Point Austin: From Frontage Road, Texas
Traffic jamming at the Urban Rail Town Hall
By Michael King, Fri., Aug. 29, 2014

It was fitting that Tuesday night's public forum on urban rail occurred in the back room of the Greater Austin Merchants Association's warehouse, a cooperative that caters to convenience stores and gas stations. Located right beside the grand slash of concrete that is Highway 183 N., GAMA is one island of that great expanse of industrialized real estate devoted primarily to the temporary storage of automobiles: one sprawling parking lot after another, accessible only by car, and otherwise useless.
None of the evening's panelists in the Urban Rail Town Hall noted the irony, although before and after I saw several participants uneasily navigating the lot on foot. We're so accustomed to our manufactured dependence on cars – and the staggering waste that it lays to our built landscape – that we barely notice it.
Tuesday night's audience – nearly 200 people – was mostly opposed to the current rail plan and its November bond Proposition 1. That's not surprising, since the event was organized by people opposed to the project, including District 4 City Council candidate Laura Pressley, Mary Rudig of the "Love North Austin" newsletter, and Clint Smith of the local Gray Panthers. The initially announced panel included speakers adamantly opposed to all rail, speakers adamantly opposed to this rail plan – and a Project Connect punching-bag-to-be-named-later.

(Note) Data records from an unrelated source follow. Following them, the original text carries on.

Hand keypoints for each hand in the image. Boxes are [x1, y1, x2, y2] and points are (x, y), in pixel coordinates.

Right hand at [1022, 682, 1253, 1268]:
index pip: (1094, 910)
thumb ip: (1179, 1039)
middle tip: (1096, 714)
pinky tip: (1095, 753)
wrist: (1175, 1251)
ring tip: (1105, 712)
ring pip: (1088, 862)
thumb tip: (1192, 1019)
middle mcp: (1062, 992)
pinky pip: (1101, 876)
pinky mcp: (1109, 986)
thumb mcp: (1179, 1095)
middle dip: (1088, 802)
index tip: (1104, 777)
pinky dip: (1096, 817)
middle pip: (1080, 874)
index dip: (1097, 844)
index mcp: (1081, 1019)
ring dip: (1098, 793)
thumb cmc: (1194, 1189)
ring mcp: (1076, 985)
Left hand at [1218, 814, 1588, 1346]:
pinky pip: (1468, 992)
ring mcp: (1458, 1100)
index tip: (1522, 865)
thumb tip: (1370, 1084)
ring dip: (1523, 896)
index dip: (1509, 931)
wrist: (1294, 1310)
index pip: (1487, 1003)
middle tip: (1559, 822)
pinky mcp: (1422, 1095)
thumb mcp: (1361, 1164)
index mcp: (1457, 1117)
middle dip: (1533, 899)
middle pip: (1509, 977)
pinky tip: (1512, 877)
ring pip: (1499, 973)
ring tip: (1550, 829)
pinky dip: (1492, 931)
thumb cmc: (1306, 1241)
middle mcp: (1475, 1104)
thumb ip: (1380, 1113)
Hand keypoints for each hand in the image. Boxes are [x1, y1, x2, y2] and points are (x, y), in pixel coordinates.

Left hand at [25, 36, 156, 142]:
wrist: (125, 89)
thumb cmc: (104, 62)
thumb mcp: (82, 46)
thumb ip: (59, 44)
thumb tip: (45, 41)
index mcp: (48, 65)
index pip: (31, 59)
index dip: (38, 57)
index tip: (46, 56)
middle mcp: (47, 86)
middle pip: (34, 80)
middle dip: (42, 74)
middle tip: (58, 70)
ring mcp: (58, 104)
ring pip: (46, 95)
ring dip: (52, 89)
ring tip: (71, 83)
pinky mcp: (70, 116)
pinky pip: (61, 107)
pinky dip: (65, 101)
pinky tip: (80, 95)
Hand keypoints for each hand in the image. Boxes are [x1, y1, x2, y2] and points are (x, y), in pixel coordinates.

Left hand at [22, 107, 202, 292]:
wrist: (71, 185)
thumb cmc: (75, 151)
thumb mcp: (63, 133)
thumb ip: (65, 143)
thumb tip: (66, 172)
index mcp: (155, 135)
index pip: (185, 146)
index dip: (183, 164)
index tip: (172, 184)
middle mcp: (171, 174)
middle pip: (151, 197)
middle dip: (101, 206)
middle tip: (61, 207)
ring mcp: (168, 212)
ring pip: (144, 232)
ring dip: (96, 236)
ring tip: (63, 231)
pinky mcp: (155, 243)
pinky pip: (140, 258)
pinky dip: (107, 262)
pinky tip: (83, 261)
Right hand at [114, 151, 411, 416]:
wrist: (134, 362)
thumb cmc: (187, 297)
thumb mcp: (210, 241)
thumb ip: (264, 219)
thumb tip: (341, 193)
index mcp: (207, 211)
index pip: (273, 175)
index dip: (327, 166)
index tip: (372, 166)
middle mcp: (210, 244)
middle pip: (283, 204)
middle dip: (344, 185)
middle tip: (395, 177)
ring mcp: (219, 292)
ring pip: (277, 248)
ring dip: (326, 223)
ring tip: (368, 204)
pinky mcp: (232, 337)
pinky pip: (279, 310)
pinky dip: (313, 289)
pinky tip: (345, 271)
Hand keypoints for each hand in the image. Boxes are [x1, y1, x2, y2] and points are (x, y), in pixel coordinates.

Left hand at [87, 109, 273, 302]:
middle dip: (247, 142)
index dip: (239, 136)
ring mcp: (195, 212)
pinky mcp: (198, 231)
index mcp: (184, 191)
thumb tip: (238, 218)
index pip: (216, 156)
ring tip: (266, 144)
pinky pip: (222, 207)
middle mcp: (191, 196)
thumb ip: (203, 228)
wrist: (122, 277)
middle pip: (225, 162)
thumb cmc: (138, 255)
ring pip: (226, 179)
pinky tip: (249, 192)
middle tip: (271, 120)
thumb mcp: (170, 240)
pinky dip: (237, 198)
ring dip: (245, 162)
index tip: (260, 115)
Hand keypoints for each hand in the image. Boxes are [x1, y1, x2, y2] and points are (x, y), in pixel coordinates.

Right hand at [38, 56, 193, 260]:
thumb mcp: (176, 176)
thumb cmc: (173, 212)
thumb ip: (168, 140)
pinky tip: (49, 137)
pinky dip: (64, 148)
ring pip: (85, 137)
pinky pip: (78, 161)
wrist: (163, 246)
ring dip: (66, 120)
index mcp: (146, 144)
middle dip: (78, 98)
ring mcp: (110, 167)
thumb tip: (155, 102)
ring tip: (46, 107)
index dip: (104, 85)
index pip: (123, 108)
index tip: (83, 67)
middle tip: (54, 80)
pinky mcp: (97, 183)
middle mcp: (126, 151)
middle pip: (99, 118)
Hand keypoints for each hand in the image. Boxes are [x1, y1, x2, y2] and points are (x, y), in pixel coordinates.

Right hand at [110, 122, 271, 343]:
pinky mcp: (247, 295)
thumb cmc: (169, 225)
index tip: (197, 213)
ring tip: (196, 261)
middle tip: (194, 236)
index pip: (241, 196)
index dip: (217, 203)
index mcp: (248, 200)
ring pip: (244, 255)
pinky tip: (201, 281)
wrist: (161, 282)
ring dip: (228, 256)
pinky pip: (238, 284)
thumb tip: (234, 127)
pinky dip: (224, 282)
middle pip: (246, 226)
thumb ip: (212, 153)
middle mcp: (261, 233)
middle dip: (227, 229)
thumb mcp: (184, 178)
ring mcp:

After apparently significant backstage pushback, the official panel suddenly included a wider range of viewpoints: rail opponents Jim Skaggs and Bill Oakey; Project Connect opponents Scott Morris (subbed Tuesday by Andrew Clements) and Lyndon Henry; and Project supporters Martha Smiley of the Chamber of Commerce, CM Bill Spelman, and Thomas Butler of the Downtown Austin Alliance and Let's Go Austin. The result was a lively discussion, and though it was hard to tell if any minds were changed, by the end it was least possible to imagine progress on Smiley's injunction: "Whether you vote it up or down, you will at least understand what you're voting on."
Best and Worst
The program began with abbreviated presentations by Smiley and Spelman on the nuts-and-bolts of the project – rapid-fire and only occasionally punctuated by crowd reaction (e.g., sarcastic laughter when Spelman described the cost estimates as "probably" high). Smiley noted the costs already associated with transportation (estimated at $13,800/year per family); Butler described the population and work centers to be served by the initial route.
Skaggs, an opponent of all rail projects, called the proposed plan "the worst decision in Austin's history," that would be "a negative for the citizens and community" and reduce the overall quality of life. He insisted the rail would interfere with vehicle traffic, drive residents out of town (despite every current demographic projection), "destroy school enrollment," and "increase growing unaffordability." "We need roads, not rail," Skaggs concluded. "We'll get more service at the same cost."
For Oakey, cost is the sole criteria, and he claimed the bonds would "exhaust" the city's bond capacity and threaten its credit rating. ("I don't know where you're getting that," responded Spelman, "because it's just not true.") Clements and Henry (nominally rail advocates) attacked the specific plan, and specifically the route, insisting that Guadalupe/Lamar is the only possible starter route, and that this plan must be voted down, so that (according to Henry) a better one could be approved "in two to four years." Henry insisted his plan would be much cheaper, too, although you had to read his handout to learn that he manages that by discarding both the lake crossing and the entire East Riverside segment.
Get Your Motor Running
Few of the arguments were unfamiliar to anyone following the project. More mysterious was Rudig's subsequent post: "Our community was finally able to ask questions, questions that nobody would answer during Project Connect's 250 public engagements on the East Austin Rail." In fact, nothing was raised that hasn't been publicly discussed many times before.
Moderator Andy Pierrotti of KVUE was adept at keeping everyone reasonably on point. Spelman had to endure some brief guff – but he's unflappable, and no doubt looking forward to January, when he is no longer subject to such cloddish disrespect.
Among the audience were at least a dozen Council candidates, and several spoke against the plan. It was amusing to see both mayoral candidate Todd Phelps and District 3 Council candidate Susana Almanza – very odd bedfellows indeed – argue variations on the "this is old technology," with Almanza even denouncing the "Iron Horse" that destroys "native communities" and affordable housing.
I suppose we should discard roads and wheels as well, since they predate trains by a few millennia, and while we're at it certainly junk the internal combustion engine, because its time has definitely passed.
That's just about where I began. As Smiley reiterated, "We need a workable, multimodal transportation system," "we can't build it everywhere at once," and "we have to start somewhere." Voters will decide in November whether we wish to begin that project, or if we'd rather endure additional decades of those endless – and extremely expensive – parking lots.